What we recommend doing in the next ninety days
This applies to any facility burning LPG, diesel or fuel oil for process heat — not just heavy industry. Karnot’s heat pump range covers 6 kW to 350 kW per unit, with cascade and multi-unit configurations beyond that, so the technology fits everywhere from a boutique hotel hot-water duty to a mid-sized food processing plant. The question is no longer whether a heat pump fits your site — it is which configuration, and how fast you can move:
- Pull the last twelve months of fuel invoices. Calculate the cost per kWh of useful heat output at the actual boiler efficiency on your meters (not the nameplate).
- Build a sensitivity table for fuel costs at +25%, +50%, +100% over current. Run the same model for Meralco at +5%, +15%, +25% generation charge increases. These are not stress tests. They are realistic scenarios for the next eighteen months.
- Request a heat pump feasibility study based on hourly load data, not annual totals. The OEM partners we work with can deliver this in two weeks.
- Assess your rooftop area for solar. Industrial sites usually have far more capacity than the facility manager initially assumes. Most light-industrial roofs in Luzon can host 200–400 kWp.
- Look at the Energy-as-a-Service option. For facilities that don’t want the Capex on their balance sheet, EaaS structures pass the equipment cost to a third party and share the savings. We can model this either way.
A note on the technology
Karnot Energy Solutions Inc. is a Philippine cleantech company headquartered at the Low Carbon Innovation Centre in Mapandan, Pangasinan, with a BOI-SIPP application in progress. We commercialise CO2 and R290 (natural refrigerant) heat pump and cooling platforms under the iHEAT, iCOOL, iCRYO, AquaHERO and iSAVE product lines. Our OEM partners have deployed over ten thousand units across Europe, including in markets that have already lived through severe gas supply disruption (Germany, the Netherlands, the Nordics) and built the operational track record to prove the technology in continuous industrial duty.
CO2 and R290 are natural refrigerants with global warming potentials of 1 and 3 respectively, compared to several thousand for legacy HFC refrigerants. This is becoming material as F-gas phase-down regulations tighten worldwide.
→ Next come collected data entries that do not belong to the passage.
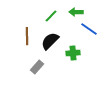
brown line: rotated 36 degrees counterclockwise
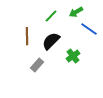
green arrow: rotated 32 degrees counterclockwise
black semicircle: moved 1 px right
green cross: moved 3 px down; rotated 32 degrees counterclockwise
gray rectangle: moved 2 px up
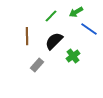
black semicircle: moved 3 px right
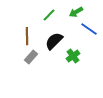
green line: moved 2 px left, 1 px up
gray rectangle: moved 6 px left, 8 px up
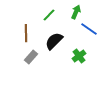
green arrow: rotated 144 degrees clockwise
brown line: moved 1 px left, 3 px up
green cross: moved 6 px right
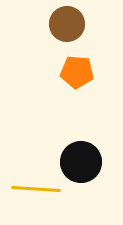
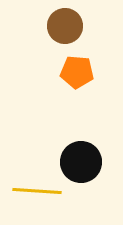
brown circle: moved 2 px left, 2 px down
yellow line: moved 1 px right, 2 px down
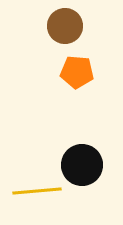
black circle: moved 1 px right, 3 px down
yellow line: rotated 9 degrees counterclockwise
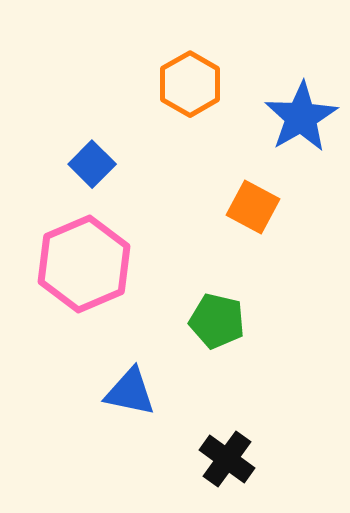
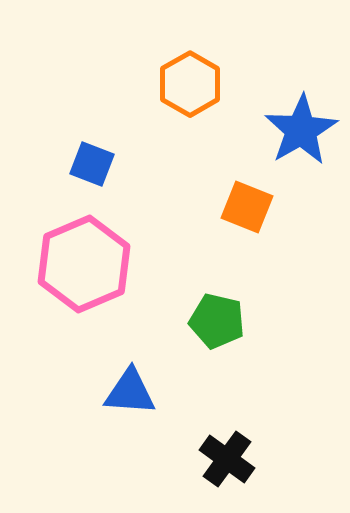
blue star: moved 13 px down
blue square: rotated 24 degrees counterclockwise
orange square: moved 6 px left; rotated 6 degrees counterclockwise
blue triangle: rotated 8 degrees counterclockwise
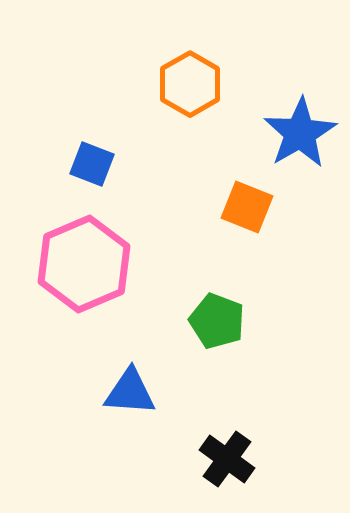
blue star: moved 1 px left, 3 px down
green pentagon: rotated 8 degrees clockwise
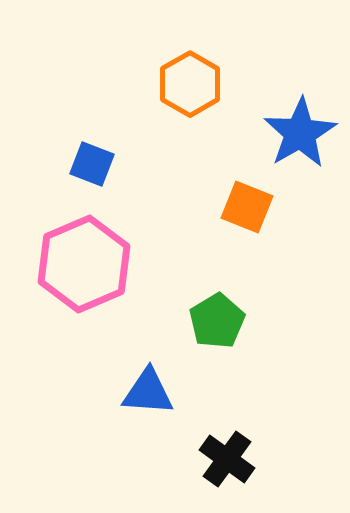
green pentagon: rotated 20 degrees clockwise
blue triangle: moved 18 px right
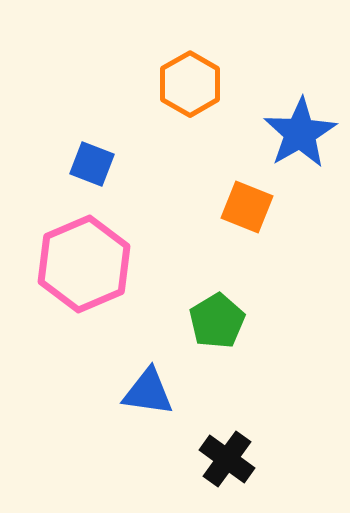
blue triangle: rotated 4 degrees clockwise
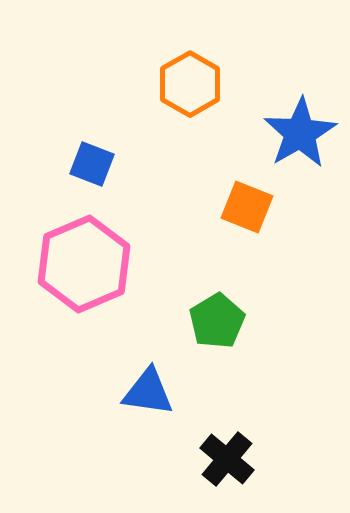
black cross: rotated 4 degrees clockwise
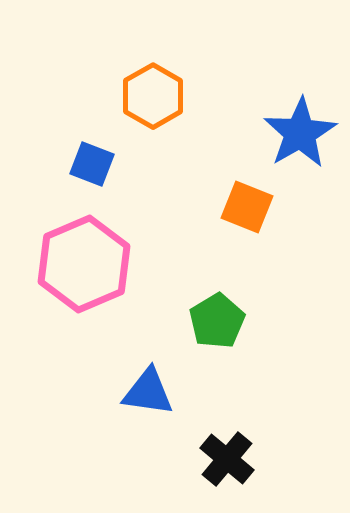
orange hexagon: moved 37 px left, 12 px down
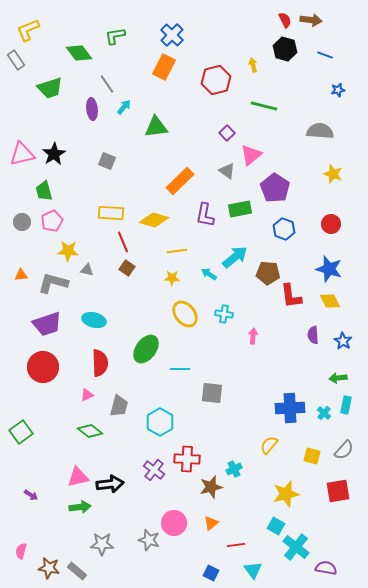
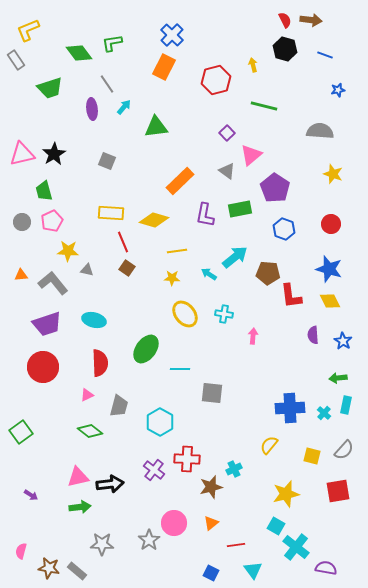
green L-shape at (115, 36): moved 3 px left, 7 px down
gray L-shape at (53, 283): rotated 36 degrees clockwise
gray star at (149, 540): rotated 20 degrees clockwise
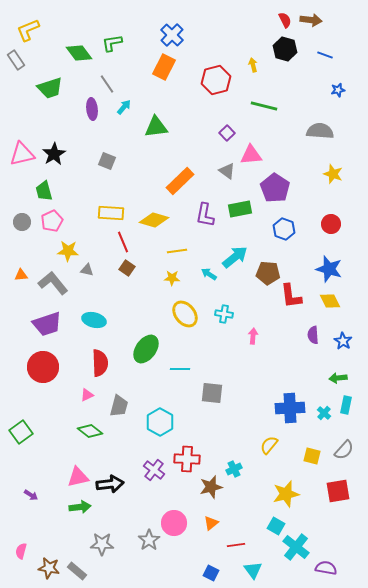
pink triangle at (251, 155): rotated 35 degrees clockwise
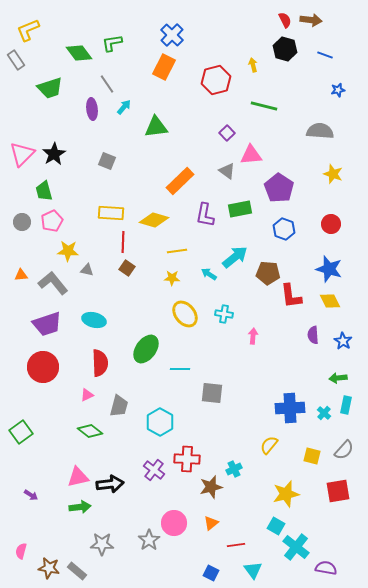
pink triangle at (22, 154): rotated 32 degrees counterclockwise
purple pentagon at (275, 188): moved 4 px right
red line at (123, 242): rotated 25 degrees clockwise
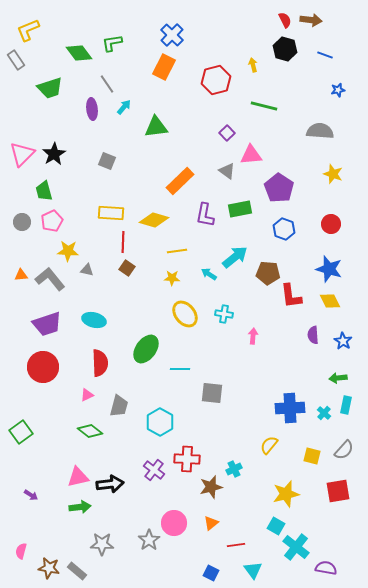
gray L-shape at (53, 283): moved 3 px left, 4 px up
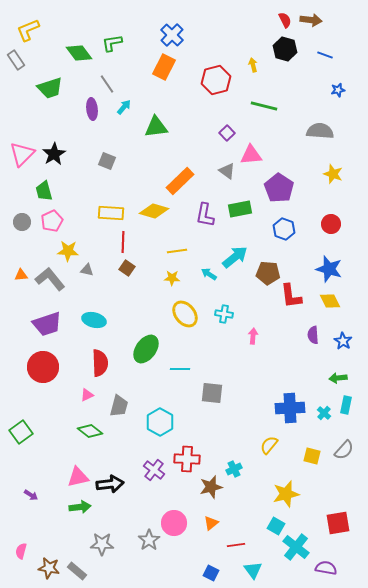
yellow diamond at (154, 220): moved 9 px up
red square at (338, 491): moved 32 px down
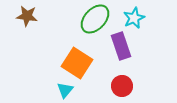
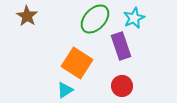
brown star: rotated 25 degrees clockwise
cyan triangle: rotated 18 degrees clockwise
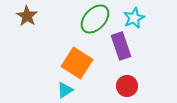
red circle: moved 5 px right
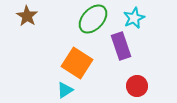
green ellipse: moved 2 px left
red circle: moved 10 px right
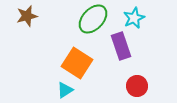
brown star: rotated 25 degrees clockwise
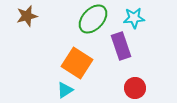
cyan star: rotated 20 degrees clockwise
red circle: moved 2 px left, 2 px down
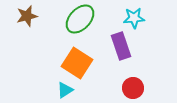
green ellipse: moved 13 px left
red circle: moved 2 px left
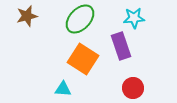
orange square: moved 6 px right, 4 px up
cyan triangle: moved 2 px left, 1 px up; rotated 36 degrees clockwise
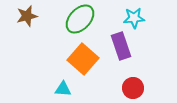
orange square: rotated 8 degrees clockwise
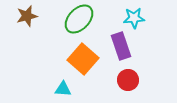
green ellipse: moved 1 px left
red circle: moved 5 px left, 8 px up
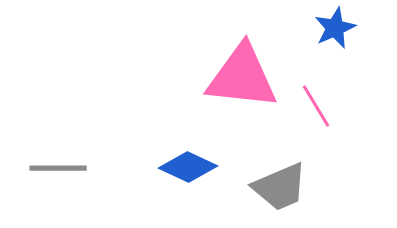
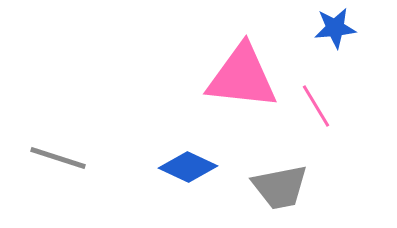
blue star: rotated 18 degrees clockwise
gray line: moved 10 px up; rotated 18 degrees clockwise
gray trapezoid: rotated 12 degrees clockwise
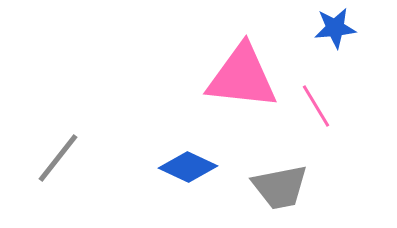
gray line: rotated 70 degrees counterclockwise
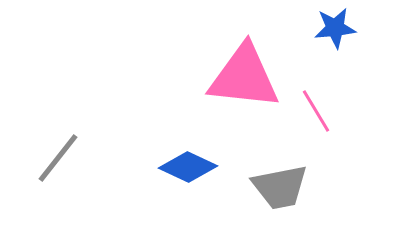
pink triangle: moved 2 px right
pink line: moved 5 px down
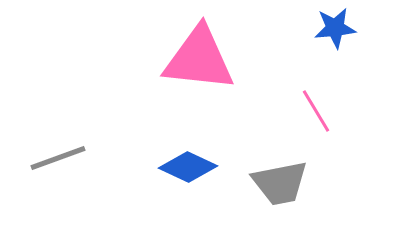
pink triangle: moved 45 px left, 18 px up
gray line: rotated 32 degrees clockwise
gray trapezoid: moved 4 px up
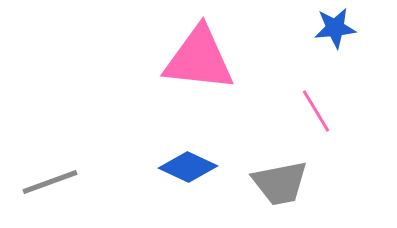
gray line: moved 8 px left, 24 px down
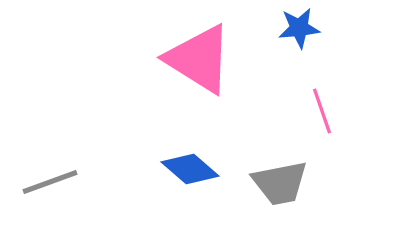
blue star: moved 36 px left
pink triangle: rotated 26 degrees clockwise
pink line: moved 6 px right; rotated 12 degrees clockwise
blue diamond: moved 2 px right, 2 px down; rotated 16 degrees clockwise
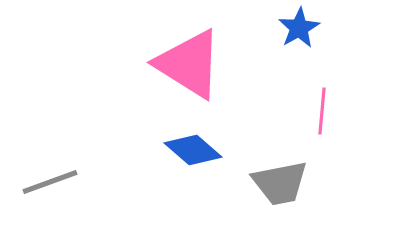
blue star: rotated 24 degrees counterclockwise
pink triangle: moved 10 px left, 5 px down
pink line: rotated 24 degrees clockwise
blue diamond: moved 3 px right, 19 px up
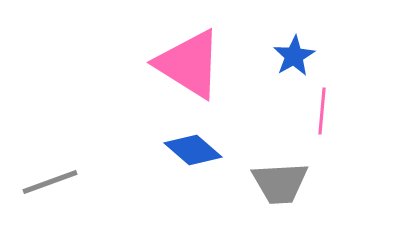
blue star: moved 5 px left, 28 px down
gray trapezoid: rotated 8 degrees clockwise
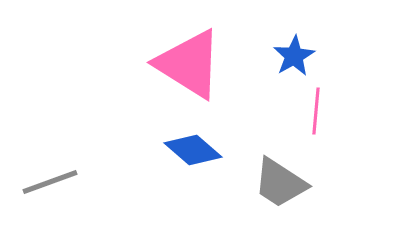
pink line: moved 6 px left
gray trapezoid: rotated 36 degrees clockwise
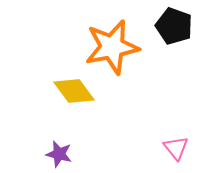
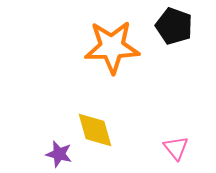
orange star: rotated 10 degrees clockwise
yellow diamond: moved 21 px right, 39 px down; rotated 21 degrees clockwise
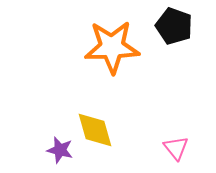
purple star: moved 1 px right, 4 px up
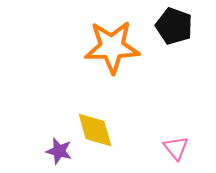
purple star: moved 1 px left, 1 px down
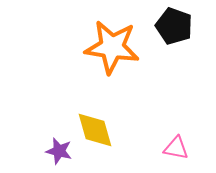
orange star: rotated 10 degrees clockwise
pink triangle: rotated 40 degrees counterclockwise
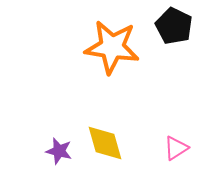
black pentagon: rotated 6 degrees clockwise
yellow diamond: moved 10 px right, 13 px down
pink triangle: rotated 44 degrees counterclockwise
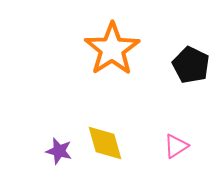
black pentagon: moved 17 px right, 39 px down
orange star: moved 2 px down; rotated 30 degrees clockwise
pink triangle: moved 2 px up
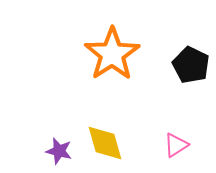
orange star: moved 5 px down
pink triangle: moved 1 px up
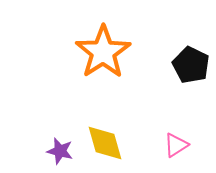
orange star: moved 9 px left, 2 px up
purple star: moved 1 px right
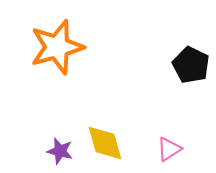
orange star: moved 46 px left, 5 px up; rotated 18 degrees clockwise
pink triangle: moved 7 px left, 4 px down
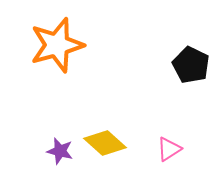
orange star: moved 2 px up
yellow diamond: rotated 33 degrees counterclockwise
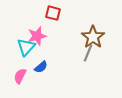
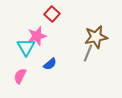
red square: moved 1 px left, 1 px down; rotated 28 degrees clockwise
brown star: moved 3 px right; rotated 25 degrees clockwise
cyan triangle: rotated 12 degrees counterclockwise
blue semicircle: moved 9 px right, 3 px up
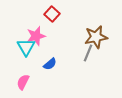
pink star: moved 1 px left
pink semicircle: moved 3 px right, 6 px down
We are not a foreign vendor passing through. We are a Philippine company, with manufacturing partnerships in Europe and Asia, solving a Philippine engineering problem with technology that has been proven elsewhere. We are happy to discuss specific applications, share customer references where permitted, and provide feasibility studies for facilities that want a defensible engineering case rather than a sales pitch.
The Strait of Hormuz crisis did not create the case for industrial heat pumps. It just made the case impossible to ignore.